Migrants – Past & Present

Before the onset of the Covid 19 pandemic, migrants were much in the news as millions of people were driven from their homelands by famine, war and oppression. In Ireland, the government has been seeking, with perhaps rather less expedition than many would wish, to fulfil its obligations to the international community by providing a safe haven and an opportunity to build a new life for a small number of migrants. Many Church of Ireland congregations have been happily augmented by the new arrivals as they seek to find a place to use their talents, while the Church has also been involved with the vexed issue of direct provision seeking to provide hope and opportunity in an increasingly difficult environment.

But, of course this is not new. Persecution of the French Calvinists, which became more intense after the death of King Henry IV in 1610, encouraged emigration and following the revocation of the Edict of Nantes, which had provided a measure of religious toleration, in 1685, there was a substantial flight of French Protestants. Many ended up in Ireland – one estimate suggested 10,000. An Act for Encouraging Protestant Strangers, first introduced by the Duke of Ormond in 1662, had provided a legal basis for French Protestants to settle in Ireland and enable them to pursue their trades, and they were joined after the Williamite wars by soldiers who chose to settle in Ireland after the conflict was over. Most settled in Dublin but there were also substantial settlements in Lisburn and  Cork while in Portarlington Lord Galway established a military colony, and in time virtually all conformed to the Church of Ireland.

The French settlers, Huguenots as they came to be called, brought to Ireland a range of skills and abilities which significantly enhanced Irish economic and cultural life. Among the best remembered, perhaps, are Louis Crommelin who established a linen manufactory in Lisburn, and the La Touche family who became important in Dublin banking circles, while others worked as goldsmiths and in the manufacture of silk, lace, sailcloth and glass.
########################################
* What you need to do:
Could you continue the text on migrants to Ireland, starting right after its last sentence? The listing has no connection to the text about migrants.

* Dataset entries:
########################################
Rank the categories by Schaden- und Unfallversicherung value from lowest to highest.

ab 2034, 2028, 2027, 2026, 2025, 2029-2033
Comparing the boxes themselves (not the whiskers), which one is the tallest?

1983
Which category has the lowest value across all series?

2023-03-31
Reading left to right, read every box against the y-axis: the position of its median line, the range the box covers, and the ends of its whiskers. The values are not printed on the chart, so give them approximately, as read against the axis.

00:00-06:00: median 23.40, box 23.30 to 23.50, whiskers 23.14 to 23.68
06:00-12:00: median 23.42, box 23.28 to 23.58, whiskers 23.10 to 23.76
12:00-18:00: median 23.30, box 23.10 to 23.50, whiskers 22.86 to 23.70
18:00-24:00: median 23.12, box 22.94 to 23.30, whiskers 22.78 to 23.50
########################################
* Answer box:
But as is the way with migrants not all were able to follow their metier and had to adapt their talents to their new circumstances. One such was Élie Bouhéreau,, a native of La Rochelle, who studied medicine and became a medical doctor in his native town. As religious persecution of Protestants increased in France Bohéreau was excluded from the medical profession and in 1686 fled to England and pursued a career in the diplomatic service. He came Ireland in 1697 with the prominent Huguenot refugee, Lord Galway, and under the patronage of Archbishop Narcissus Marsh became the first keeper of Marsh’s Library. He was ordained in the Church of Ireland and was Precentor of St Patrick’s cathedral until his death in 1719.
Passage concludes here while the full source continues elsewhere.